■ Stated goal 1: Print the passage of the SEC response letter from "Form 10 filed" to "confusing paragraph entirely.".

■ Text provided:
☆ ☆ ☆

April 12, 2010
2840 Highway 95 Alt. S, Suite 7
Silver Springs, NV 89429
519-872-2539
John Reynolds
Assistant Director
Office of Beverages, Apparel and
Health Care Services
U.S. Securities and Exchange Commission
Washington, D.C. 20549
Re:
China Du Kang Co., Ltd.
Form 10 filed November 10, 2009
Form 10, Amendment 1 filed November 13, 2009
Form 10, Amendment 2 filed December 4, 2009
Form 10, Amendment 3 filed January 21, 2010
File No.: 0-53833
Gentlemen:
Thank you for your letter of comment dated February 17, 2010. For the convenience of the staff, we have sent under separate cover copies of the Amended Form 10 "marked to show changes." We have followed the numbering system of the Examiner's comment letter unless noted otherwise.
1.
We have filed a sample distributor contract as an exhibit.
2.
We have deleted the references to the market share increase.
3.
We have removed the confusing paragraph entirely.
4.

☆ ☆ ☆

Stored items
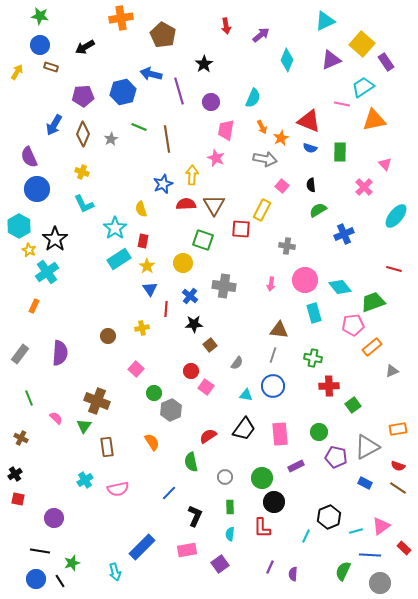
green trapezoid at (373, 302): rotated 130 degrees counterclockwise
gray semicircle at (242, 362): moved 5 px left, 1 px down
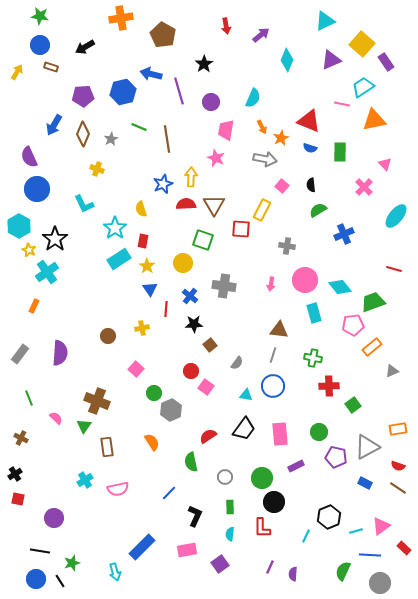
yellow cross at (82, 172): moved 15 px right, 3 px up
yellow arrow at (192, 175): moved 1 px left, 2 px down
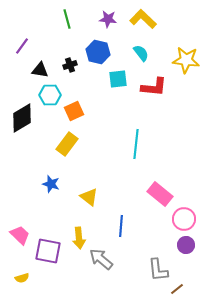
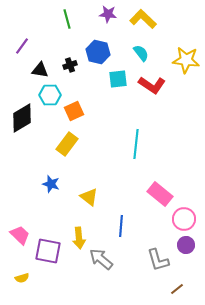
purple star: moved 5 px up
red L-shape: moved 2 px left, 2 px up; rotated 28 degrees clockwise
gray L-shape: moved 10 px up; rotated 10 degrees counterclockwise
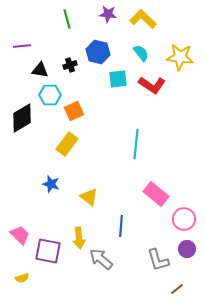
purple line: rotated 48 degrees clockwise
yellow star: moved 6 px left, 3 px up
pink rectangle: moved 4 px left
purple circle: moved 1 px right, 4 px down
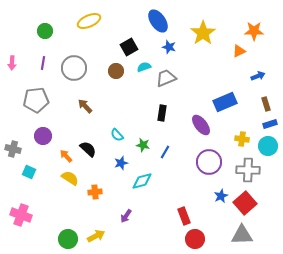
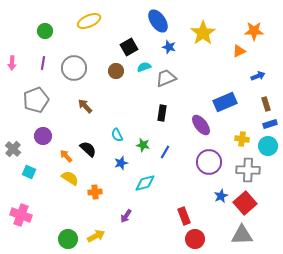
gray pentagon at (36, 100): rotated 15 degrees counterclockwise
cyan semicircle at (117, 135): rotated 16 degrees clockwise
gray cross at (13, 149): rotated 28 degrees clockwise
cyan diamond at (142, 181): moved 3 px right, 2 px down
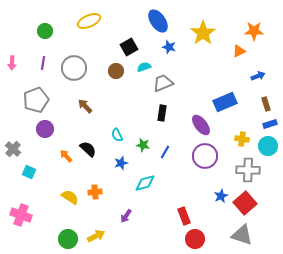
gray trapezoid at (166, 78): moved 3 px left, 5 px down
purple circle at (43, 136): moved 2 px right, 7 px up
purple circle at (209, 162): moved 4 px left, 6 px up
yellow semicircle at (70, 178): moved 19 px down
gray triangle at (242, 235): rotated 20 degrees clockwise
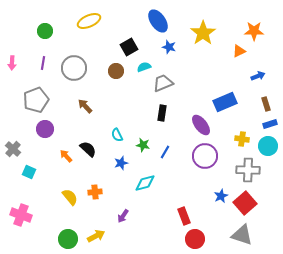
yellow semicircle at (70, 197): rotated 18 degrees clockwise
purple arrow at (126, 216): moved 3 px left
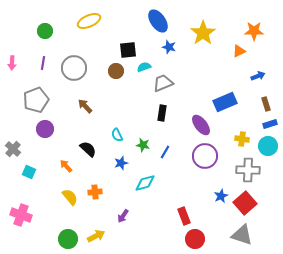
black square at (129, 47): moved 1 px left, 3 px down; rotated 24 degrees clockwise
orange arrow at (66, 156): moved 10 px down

☆ ☆ ☆

■ Stated goal 2: Output the stored entries from their first line through the line containing "cyan diamond at", reproducing each line exactly and omitting the picture lines.

■ Correct result 1:
Form 10 filed November 10, 2009
Form 10, Amendment 1 filed November 13, 2009
Form 10, Amendment 2 filed December 4, 2009
Form 10, Amendment 3 filed January 21, 2010
File No.: 0-53833
Gentlemen:
Thank you for your letter of comment dated February 17, 2010. For the convenience of the staff, we have sent under separate cover copies of the Amended Form 10 "marked to show changes." We have followed the numbering system of the Examiner's comment letter unless noted otherwise.
1.
We have filed a sample distributor contract as an exhibit.
2.
We have deleted the references to the market share increase.
3.
We have removed the confusing paragraph entirely.

■ Correct result 2:
green trapezoid at (373, 302): rotated 130 degrees counterclockwise
gray semicircle at (242, 362): moved 5 px left, 1 px down
yellow cross at (82, 172): moved 15 px right, 3 px up
yellow arrow at (192, 175): moved 1 px left, 2 px down
purple star: moved 5 px up
red L-shape: moved 2 px left, 2 px up; rotated 28 degrees clockwise
gray L-shape: moved 10 px up; rotated 10 degrees counterclockwise
purple line: rotated 48 degrees clockwise
yellow star: moved 6 px left, 3 px up
pink rectangle: moved 4 px left
purple circle: moved 1 px right, 4 px down
gray pentagon at (36, 100): rotated 15 degrees counterclockwise
cyan semicircle at (117, 135): rotated 16 degrees clockwise
gray cross at (13, 149): rotated 28 degrees clockwise
cyan diamond at (142, 181): moved 3 px right, 2 px down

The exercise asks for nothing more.